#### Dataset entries
▼
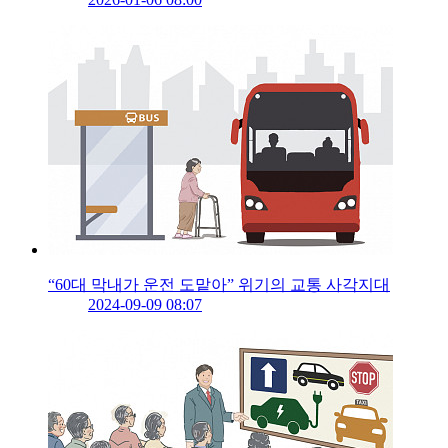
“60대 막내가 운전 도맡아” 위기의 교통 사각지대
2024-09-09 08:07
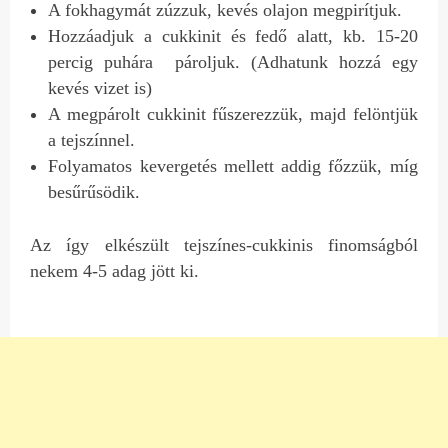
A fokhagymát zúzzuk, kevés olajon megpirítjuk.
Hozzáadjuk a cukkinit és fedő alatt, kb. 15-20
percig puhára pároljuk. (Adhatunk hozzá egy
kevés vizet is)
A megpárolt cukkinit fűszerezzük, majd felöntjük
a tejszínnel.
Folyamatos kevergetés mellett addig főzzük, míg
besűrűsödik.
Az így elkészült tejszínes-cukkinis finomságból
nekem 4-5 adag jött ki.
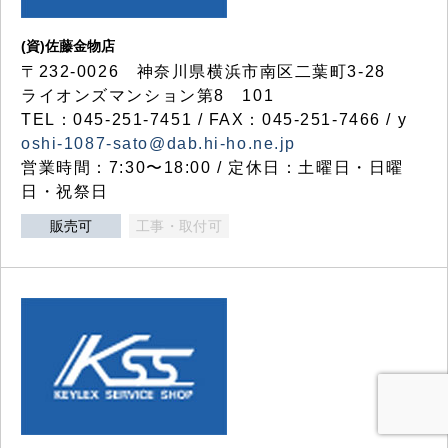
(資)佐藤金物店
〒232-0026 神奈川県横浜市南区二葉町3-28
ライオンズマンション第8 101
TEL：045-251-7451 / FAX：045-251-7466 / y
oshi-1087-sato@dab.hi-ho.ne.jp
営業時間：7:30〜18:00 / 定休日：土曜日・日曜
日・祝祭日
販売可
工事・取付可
▲
▼
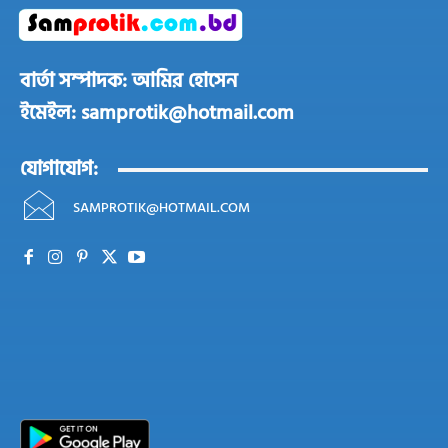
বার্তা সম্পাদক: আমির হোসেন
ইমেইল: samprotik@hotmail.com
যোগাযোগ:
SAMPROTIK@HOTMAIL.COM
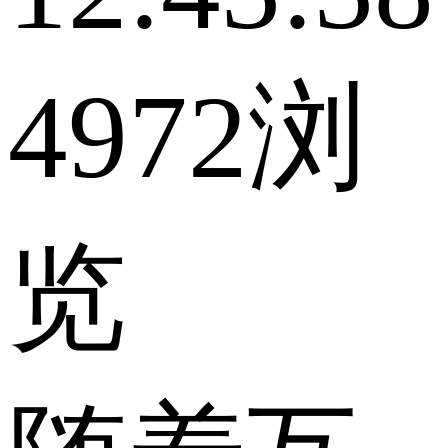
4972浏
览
▲
#### What is needed
Using the entries above, transcribe every line from the line containing "2024-09-09 08:07" through the line containing "ライオンズマンション第8 101". Do not copy pictures.

#### Solution to the exercise
2024-09-09 08:07
A fokhagymát zúzzuk, kevés olajon megpirítjuk.
Hozzáadjuk a cukkinit és fedő alatt, kb. 15-20
percig puhára pároljuk. (Adhatunk hozzá egy
kevés vizet is)
A megpárolt cukkinit fűszerezzük, majd felöntjük
a tejszínnel.
Folyamatos kevergetés mellett addig főzzük, míg
besűrűsödik.
Az így elkészült tejszínes-cukkinis finomságból
nekem 4-5 adag jött ki.
(資)佐藤金物店
〒232-0026 神奈川県横浜市南区二葉町3-28
ライオンズマンション第8 101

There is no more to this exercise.